| DATASET EXTRACT |
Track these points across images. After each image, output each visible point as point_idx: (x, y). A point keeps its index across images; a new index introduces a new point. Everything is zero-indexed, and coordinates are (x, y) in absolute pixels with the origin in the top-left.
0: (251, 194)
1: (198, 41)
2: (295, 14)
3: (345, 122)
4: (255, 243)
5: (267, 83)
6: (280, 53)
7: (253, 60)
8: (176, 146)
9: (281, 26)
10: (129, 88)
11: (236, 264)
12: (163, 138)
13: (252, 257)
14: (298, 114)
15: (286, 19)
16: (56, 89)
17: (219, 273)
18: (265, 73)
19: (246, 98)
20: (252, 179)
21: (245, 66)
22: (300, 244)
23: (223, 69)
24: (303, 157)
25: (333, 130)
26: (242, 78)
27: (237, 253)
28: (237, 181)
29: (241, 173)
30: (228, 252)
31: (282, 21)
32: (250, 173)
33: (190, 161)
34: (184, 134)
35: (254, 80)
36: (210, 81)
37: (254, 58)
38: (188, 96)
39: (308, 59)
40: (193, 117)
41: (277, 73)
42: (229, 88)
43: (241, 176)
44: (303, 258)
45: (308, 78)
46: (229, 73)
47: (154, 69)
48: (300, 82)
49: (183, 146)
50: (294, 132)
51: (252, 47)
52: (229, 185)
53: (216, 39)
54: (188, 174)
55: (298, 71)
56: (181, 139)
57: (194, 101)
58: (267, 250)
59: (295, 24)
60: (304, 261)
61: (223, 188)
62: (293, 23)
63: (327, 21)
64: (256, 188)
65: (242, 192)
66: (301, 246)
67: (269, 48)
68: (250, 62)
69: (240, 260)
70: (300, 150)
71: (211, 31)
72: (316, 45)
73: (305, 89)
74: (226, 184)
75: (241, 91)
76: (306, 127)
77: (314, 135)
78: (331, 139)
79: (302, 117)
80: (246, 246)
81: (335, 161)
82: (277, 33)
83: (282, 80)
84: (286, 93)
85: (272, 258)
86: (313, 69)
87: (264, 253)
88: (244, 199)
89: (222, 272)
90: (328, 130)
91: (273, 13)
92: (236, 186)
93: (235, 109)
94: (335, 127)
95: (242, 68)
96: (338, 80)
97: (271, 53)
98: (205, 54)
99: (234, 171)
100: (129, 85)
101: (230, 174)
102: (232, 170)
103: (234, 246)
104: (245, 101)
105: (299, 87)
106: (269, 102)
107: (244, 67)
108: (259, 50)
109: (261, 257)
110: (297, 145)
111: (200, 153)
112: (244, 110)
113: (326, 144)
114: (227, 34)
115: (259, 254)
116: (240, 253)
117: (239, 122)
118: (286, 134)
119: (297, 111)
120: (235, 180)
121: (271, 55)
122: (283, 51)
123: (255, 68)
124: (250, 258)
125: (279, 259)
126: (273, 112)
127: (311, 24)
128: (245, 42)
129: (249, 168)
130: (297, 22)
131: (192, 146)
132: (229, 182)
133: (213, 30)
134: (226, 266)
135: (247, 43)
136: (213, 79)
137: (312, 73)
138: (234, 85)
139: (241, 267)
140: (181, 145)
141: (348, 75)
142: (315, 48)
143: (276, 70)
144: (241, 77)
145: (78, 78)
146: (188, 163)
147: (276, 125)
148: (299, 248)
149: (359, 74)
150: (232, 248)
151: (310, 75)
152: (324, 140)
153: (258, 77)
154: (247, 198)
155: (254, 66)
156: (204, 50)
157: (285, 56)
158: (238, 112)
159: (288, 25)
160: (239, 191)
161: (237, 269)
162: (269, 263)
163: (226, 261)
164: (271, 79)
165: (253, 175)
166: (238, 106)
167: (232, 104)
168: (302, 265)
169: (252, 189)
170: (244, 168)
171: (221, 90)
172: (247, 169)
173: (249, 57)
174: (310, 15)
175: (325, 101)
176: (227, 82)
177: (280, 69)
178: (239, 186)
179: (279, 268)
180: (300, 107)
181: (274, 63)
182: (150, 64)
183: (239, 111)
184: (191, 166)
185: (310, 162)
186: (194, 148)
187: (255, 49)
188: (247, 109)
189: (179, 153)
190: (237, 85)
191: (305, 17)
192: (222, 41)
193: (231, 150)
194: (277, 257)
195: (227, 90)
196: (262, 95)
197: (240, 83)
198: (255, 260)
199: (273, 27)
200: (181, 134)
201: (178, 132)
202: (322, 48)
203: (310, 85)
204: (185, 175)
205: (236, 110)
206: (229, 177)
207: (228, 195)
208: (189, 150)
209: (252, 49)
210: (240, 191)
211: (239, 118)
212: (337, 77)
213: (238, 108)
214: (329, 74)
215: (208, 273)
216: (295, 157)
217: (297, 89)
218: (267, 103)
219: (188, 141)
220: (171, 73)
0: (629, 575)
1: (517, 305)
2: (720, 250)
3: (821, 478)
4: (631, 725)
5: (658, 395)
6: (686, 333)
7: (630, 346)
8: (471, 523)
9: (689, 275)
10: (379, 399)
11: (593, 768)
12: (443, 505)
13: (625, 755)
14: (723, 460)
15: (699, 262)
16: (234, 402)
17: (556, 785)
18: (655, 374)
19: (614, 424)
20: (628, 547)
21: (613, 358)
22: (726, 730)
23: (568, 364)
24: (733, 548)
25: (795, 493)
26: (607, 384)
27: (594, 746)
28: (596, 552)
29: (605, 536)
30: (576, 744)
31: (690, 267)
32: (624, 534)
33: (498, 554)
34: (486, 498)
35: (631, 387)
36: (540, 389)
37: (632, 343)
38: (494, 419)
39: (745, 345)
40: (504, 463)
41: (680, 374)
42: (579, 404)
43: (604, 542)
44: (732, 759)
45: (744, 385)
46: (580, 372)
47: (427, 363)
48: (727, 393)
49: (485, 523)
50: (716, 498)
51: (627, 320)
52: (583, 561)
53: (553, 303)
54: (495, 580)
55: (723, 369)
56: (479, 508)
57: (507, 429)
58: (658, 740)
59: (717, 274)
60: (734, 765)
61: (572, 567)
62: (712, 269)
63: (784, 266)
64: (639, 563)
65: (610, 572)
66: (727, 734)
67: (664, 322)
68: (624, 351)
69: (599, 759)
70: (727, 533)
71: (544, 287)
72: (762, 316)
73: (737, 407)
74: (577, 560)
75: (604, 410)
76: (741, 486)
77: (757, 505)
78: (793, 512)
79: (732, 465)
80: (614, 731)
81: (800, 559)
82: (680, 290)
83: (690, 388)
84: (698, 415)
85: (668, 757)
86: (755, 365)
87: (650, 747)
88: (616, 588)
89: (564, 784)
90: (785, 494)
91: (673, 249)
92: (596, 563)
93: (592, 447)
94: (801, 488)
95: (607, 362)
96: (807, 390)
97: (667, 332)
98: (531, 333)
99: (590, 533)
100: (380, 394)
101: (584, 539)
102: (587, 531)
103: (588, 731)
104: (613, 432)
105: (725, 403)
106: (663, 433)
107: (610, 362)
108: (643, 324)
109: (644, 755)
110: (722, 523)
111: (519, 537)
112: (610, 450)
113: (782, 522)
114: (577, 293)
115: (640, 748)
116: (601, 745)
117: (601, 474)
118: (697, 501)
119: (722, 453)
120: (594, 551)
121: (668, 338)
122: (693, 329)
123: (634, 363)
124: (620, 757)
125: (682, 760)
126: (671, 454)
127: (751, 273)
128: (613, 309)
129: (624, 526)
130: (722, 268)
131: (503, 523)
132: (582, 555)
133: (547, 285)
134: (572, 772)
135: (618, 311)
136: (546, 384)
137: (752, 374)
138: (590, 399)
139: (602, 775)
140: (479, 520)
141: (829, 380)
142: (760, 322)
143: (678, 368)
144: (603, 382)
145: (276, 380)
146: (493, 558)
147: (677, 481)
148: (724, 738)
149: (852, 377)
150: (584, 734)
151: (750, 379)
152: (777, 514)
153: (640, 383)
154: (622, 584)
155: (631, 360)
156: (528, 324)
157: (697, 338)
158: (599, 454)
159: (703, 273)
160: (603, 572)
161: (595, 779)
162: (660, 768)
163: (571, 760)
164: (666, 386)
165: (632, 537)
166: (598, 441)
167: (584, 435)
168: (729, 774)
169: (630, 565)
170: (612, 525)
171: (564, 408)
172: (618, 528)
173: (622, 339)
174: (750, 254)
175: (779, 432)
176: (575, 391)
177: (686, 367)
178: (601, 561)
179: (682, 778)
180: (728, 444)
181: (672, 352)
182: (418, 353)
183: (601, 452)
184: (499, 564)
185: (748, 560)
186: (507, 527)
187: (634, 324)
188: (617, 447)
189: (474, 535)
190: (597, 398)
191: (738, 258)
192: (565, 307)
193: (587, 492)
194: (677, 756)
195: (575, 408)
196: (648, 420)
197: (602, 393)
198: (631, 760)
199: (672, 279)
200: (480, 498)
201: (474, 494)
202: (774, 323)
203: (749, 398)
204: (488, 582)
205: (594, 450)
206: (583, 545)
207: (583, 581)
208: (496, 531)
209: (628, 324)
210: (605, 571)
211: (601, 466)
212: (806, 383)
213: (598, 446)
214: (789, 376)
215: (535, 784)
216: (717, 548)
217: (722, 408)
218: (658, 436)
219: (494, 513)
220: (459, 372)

| PROBLEM DESCRIPTION |
Convert the rows into a JSON list of strings with one string per line and blank lines omitted, starting at the beginning of the rows and ending at the line that contains "97: (271, 53)".

| TASK RESULT |
[
  "Track these points across images. After each image, output each visible point as point_idx: (x, y). A point keeps its index across images; a new index introduces a new point. Everything is zero-indexed, and coordinates are (x, y) in absolute pixels with the origin in the top-left.",
  "0: (251, 194)",
  "1: (198, 41)",
  "2: (295, 14)",
  "3: (345, 122)",
  "4: (255, 243)",
  "5: (267, 83)",
  "6: (280, 53)",
  "7: (253, 60)",
  "8: (176, 146)",
  "9: (281, 26)",
  "10: (129, 88)",
  "11: (236, 264)",
  "12: (163, 138)",
  "13: (252, 257)",
  "14: (298, 114)",
  "15: (286, 19)",
  "16: (56, 89)",
  "17: (219, 273)",
  "18: (265, 73)",
  "19: (246, 98)",
  "20: (252, 179)",
  "21: (245, 66)",
  "22: (300, 244)",
  "23: (223, 69)",
  "24: (303, 157)",
  "25: (333, 130)",
  "26: (242, 78)",
  "27: (237, 253)",
  "28: (237, 181)",
  "29: (241, 173)",
  "30: (228, 252)",
  "31: (282, 21)",
  "32: (250, 173)",
  "33: (190, 161)",
  "34: (184, 134)",
  "35: (254, 80)",
  "36: (210, 81)",
  "37: (254, 58)",
  "38: (188, 96)",
  "39: (308, 59)",
  "40: (193, 117)",
  "41: (277, 73)",
  "42: (229, 88)",
  "43: (241, 176)",
  "44: (303, 258)",
  "45: (308, 78)",
  "46: (229, 73)",
  "47: (154, 69)",
  "48: (300, 82)",
  "49: (183, 146)",
  "50: (294, 132)",
  "51: (252, 47)",
  "52: (229, 185)",
  "53: (216, 39)",
  "54: (188, 174)",
  "55: (298, 71)",
  "56: (181, 139)",
  "57: (194, 101)",
  "58: (267, 250)",
  "59: (295, 24)",
  "60: (304, 261)",
  "61: (223, 188)",
  "62: (293, 23)",
  "63: (327, 21)",
  "64: (256, 188)",
  "65: (242, 192)",
  "66: (301, 246)",
  "67: (269, 48)",
  "68: (250, 62)",
  "69: (240, 260)",
  "70: (300, 150)",
  "71: (211, 31)",
  "72: (316, 45)",
  "73: (305, 89)",
  "74: (226, 184)",
  "75: (241, 91)",
  "76: (306, 127)",
  "77: (314, 135)",
  "78: (331, 139)",
  "79: (302, 117)",
  "80: (246, 246)",
  "81: (335, 161)",
  "82: (277, 33)",
  "83: (282, 80)",
  "84: (286, 93)",
  "85: (272, 258)",
  "86: (313, 69)",
  "87: (264, 253)",
  "88: (244, 199)",
  "89: (222, 272)",
  "90: (328, 130)",
  "91: (273, 13)",
  "92: (236, 186)",
  "93: (235, 109)",
  "94: (335, 127)",
  "95: (242, 68)",
  "96: (338, 80)",
  "97: (271, 53)"
]